Lo zero difetti spesso fa riferimento a un sistema
chiamato POKA-YOKE, il quale controlla le condizioni automaticamente
e segnala quando si presenta un problema. La chiave per un efficace
sistema resistente agli errori è nel determinare quando e dove
sorgono le condizioni che causano i problemi e poi comprendere come
prevenire queste condizioni, ogni momento.

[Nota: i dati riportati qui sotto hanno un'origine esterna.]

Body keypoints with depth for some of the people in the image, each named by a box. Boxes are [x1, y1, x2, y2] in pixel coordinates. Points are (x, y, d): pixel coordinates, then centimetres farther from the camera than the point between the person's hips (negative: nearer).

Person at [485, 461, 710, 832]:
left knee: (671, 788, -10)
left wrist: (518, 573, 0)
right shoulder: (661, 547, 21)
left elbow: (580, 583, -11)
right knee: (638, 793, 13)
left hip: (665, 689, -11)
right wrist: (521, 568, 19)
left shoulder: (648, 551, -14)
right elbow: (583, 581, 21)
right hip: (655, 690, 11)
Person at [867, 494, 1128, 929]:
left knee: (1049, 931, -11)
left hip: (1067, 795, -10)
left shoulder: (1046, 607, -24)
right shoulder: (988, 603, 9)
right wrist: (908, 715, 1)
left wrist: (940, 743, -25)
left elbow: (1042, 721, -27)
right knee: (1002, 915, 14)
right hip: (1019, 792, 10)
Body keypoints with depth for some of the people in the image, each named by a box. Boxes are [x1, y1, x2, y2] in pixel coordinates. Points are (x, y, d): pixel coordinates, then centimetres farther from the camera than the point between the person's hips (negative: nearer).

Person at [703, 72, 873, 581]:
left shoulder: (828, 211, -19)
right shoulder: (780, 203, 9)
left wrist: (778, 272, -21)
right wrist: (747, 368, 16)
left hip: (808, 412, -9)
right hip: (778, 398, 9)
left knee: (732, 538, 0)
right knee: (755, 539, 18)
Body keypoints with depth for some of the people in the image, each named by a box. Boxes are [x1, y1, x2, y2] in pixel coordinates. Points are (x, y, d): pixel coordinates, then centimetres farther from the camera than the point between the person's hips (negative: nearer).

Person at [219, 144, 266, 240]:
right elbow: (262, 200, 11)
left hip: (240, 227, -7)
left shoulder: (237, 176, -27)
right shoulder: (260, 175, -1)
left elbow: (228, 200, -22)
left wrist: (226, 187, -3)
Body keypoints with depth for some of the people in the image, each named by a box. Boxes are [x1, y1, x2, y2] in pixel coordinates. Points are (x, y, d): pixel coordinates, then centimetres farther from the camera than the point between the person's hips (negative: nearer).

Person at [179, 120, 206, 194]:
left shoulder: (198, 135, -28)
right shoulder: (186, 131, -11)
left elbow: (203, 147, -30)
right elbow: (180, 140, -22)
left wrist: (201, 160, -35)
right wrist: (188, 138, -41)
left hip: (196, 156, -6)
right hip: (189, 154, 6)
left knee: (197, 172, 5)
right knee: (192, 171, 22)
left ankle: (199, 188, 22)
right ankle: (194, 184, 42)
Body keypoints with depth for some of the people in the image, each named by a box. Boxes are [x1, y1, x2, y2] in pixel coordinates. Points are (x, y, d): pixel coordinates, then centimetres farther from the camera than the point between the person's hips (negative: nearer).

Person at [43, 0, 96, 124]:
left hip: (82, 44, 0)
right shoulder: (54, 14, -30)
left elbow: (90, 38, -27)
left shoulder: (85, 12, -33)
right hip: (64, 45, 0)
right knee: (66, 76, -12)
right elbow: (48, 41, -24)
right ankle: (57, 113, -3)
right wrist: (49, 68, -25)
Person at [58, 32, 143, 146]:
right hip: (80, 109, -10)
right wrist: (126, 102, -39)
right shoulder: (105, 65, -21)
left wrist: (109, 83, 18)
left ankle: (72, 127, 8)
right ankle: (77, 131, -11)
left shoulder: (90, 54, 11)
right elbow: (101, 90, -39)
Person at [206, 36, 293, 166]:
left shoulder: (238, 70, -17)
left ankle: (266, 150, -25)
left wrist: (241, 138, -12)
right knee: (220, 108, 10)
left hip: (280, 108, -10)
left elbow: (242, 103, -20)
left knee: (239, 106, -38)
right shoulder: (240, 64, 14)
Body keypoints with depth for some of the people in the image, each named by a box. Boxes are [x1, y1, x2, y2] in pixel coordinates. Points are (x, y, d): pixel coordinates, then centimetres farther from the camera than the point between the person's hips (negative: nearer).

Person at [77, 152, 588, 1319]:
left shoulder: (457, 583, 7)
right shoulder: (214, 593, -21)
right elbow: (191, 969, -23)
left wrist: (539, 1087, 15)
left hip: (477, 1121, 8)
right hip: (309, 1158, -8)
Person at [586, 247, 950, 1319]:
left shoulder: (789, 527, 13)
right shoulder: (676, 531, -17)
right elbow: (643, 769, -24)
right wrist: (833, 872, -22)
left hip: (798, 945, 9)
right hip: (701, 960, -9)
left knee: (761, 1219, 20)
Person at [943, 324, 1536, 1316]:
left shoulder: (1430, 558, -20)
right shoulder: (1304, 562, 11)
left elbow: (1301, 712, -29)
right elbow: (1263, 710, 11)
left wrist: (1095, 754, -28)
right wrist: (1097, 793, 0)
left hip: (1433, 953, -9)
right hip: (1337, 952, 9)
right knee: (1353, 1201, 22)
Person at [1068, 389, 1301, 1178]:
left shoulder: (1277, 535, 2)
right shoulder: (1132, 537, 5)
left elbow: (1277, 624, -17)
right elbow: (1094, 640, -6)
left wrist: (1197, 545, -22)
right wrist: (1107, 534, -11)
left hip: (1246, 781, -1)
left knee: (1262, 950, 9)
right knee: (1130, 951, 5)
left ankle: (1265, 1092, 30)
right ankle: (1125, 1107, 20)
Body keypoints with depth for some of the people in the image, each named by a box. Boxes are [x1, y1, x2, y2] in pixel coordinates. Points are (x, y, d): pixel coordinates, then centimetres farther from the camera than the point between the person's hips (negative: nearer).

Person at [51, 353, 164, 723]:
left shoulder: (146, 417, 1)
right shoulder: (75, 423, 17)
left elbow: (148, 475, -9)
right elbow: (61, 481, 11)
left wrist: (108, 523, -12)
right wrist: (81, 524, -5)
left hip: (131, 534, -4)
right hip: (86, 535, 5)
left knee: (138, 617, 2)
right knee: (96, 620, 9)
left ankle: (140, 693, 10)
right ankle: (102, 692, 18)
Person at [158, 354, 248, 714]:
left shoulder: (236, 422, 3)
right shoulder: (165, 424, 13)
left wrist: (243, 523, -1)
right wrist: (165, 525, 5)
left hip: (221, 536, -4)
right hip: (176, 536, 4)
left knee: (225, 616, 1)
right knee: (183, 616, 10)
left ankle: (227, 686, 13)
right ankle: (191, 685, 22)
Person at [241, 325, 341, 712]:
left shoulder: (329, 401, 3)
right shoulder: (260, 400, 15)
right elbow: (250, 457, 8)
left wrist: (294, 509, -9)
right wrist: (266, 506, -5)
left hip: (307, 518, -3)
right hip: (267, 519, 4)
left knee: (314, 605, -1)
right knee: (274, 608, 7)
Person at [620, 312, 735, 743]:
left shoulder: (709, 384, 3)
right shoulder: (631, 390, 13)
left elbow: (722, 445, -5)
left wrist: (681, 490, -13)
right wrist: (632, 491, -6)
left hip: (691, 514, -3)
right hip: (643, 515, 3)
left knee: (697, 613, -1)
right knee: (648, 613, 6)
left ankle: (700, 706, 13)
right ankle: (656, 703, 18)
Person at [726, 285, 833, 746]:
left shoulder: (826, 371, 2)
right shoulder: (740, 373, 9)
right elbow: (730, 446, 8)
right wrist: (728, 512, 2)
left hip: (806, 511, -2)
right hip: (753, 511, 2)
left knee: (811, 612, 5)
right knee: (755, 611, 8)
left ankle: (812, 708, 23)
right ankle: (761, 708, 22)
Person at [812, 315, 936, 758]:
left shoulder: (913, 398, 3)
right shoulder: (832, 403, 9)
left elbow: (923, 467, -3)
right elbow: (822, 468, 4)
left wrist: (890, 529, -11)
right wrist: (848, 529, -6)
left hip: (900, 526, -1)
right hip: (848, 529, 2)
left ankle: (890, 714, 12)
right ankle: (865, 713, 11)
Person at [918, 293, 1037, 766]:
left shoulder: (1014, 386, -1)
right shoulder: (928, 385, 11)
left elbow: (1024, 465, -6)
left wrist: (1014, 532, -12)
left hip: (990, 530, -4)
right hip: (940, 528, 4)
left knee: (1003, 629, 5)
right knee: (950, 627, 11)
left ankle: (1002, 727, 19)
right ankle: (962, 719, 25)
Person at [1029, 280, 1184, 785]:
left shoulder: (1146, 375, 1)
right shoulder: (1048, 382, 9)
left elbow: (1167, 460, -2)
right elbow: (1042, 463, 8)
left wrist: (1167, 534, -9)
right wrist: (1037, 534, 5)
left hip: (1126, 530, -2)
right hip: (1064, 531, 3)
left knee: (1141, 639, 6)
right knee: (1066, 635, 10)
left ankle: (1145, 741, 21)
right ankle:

P-M ANALISI PER PROBLEMI CRONICI.
Quando un problema si ripresenta, è spesso perchè la situazione
non è cosi' semplice come pensavamo che fosse originariamente. La
P-M analisi è uno strumento per scoprire e testare
sistematicamente tutti i possibili fattori che possono contribuire a
un problema cronico. La 'P' sta per ' phenomenon ' e per ' physical
' (la prospettiva con cui guardiamo un fenomeno ). La 'M' sta per
meccanismo e per le '4M' ( i fattori da esaminare: macchine, uomini,
materiali e metodi ). L'essenza della P-M analisi è nel controllo
sistematico di ogni dettaglio cosi' che non sia trascurato nessun
fenomeno, condizione sottostante o fattore casuale. I passaggi base
sono:
- Analisi fisica dei problemi cronici in accordo con i principi
del lavoro delle macchine.
- Definire le condizioni essenziali sottese ai fenomeni
inusuali.
- Identificare tutti i fattori relativi alle '4M' che
contribuiscono ai fenomeni.
Dopo avere attraversato questi passaggi, il team controlla la
presenza dei fattori, poi sperimenta gli interventi di
miglioramento. La P-M analisi è considerata uno strumento avanzato,
perchè questo livello di ispezione richiede più tempo, risorse ed
esperienza che per la ' Analisi dei 5 perchè '.